Avec Jupiter (Joint Undertaking Pioneer for Innovative and Transformative Exascale Research), l’Europe entre de plain-pied dans l’ère de l’exascalaire. La machine, installée sur le campus du Centre de recherche de Juliers (JSC), non loin de Cologne en Allemagne, est capable d’effectuer un quintillion – un milliard de milliards – de calculs par seconde. Sur 3 600 mètres carrés, l’équivalent d’un demi-terrain de football, 125 armoires pesant chacune deux tonnes, à l’intérieur desquelles sont empilés des serveurs ultraminces, sont réparties sur plusieurs conteneurs et reliées entre elles par 36 000 câbles. C’est le supercalculateur le plus rapide d’Europe, avec 1 exaflop par seconde, le quatrième au classement mondial « top500.org », après El Capitan (1,742 exaflop), Frontier (1,206 exaflop) et Aurora (1,012 exaflop), tous trois américains.
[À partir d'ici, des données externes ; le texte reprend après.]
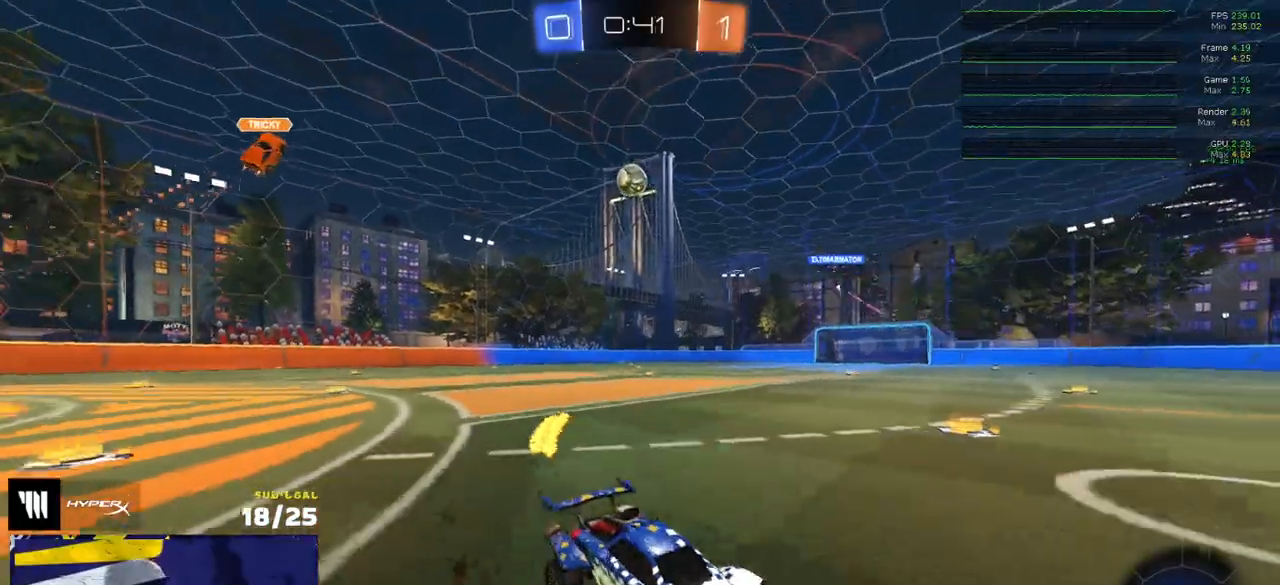
{"buttons": ["R2"], "left_stick": "left", "right_stick": "center", "events": [[50, "X", "down"], [167, "X", "up"], [267, "X", "down"], [317, "X", "up"]]}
Financé à parts égales par l’Union européenne et par l’Allemagne, pour un coût de 500 millions d’euros, Jupiter a été développé par le Centre de recherche de Juliers en partenariat avec le programme d’Entreprise commune pour le calcul à haute performance européen (European High Performance Computing Joint Undertaking – EuroHPC JU, voir La rem n°45, p.16 et n°56, p.28).
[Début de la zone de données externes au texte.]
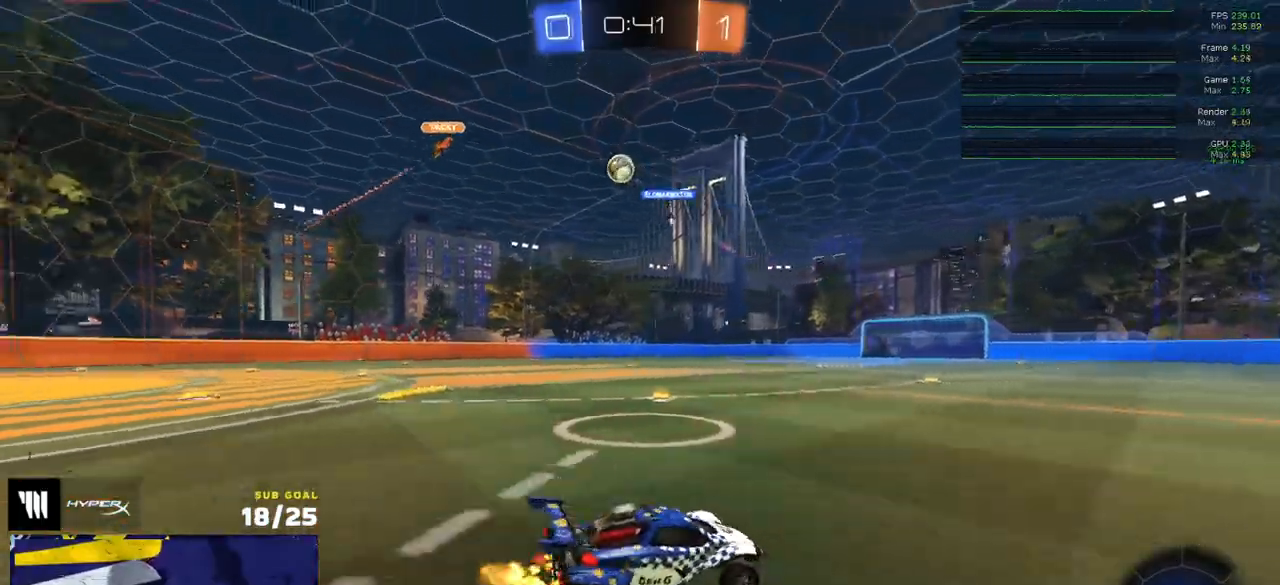
{"buttons": ["R2"], "left_stick": "left", "right_stick": "center", "events": []}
L’architecture du supercalculateur a été conçue par un consortium industriel franco-allemand sous la direction d’Eviden (groupe Atos) et de ParTec AG. Eviden, avec son architecture BullSequana, a largement contribué à l’infrastructure matérielle, tandis que l’allemand ParTec a fourni la technologie logicielle et l’architecture modulaire brevetée – dynamic Modular System Architecture (dMSA) – au cœur de la conception du supercalculateur. Ces deux entreprises étaient donc des partenaires essentiels et interdépendants pour ce projet, tout du moins officiellement. Car, en grandes difficultés financières, ParTec a poursuivi Eviden à la suite de désaccords contractuels portant sur un montant d’au moins 20 millions d’euros. L’entreprise allemande, qui risque l’insolvabilité, a également attaqué Nvidia pour violation de brevets, ainsi que Microsoft, pour une utilisation non autorisée de sa technologie dans Azure, cherchant par tous les moyens à récupérer des liquidités.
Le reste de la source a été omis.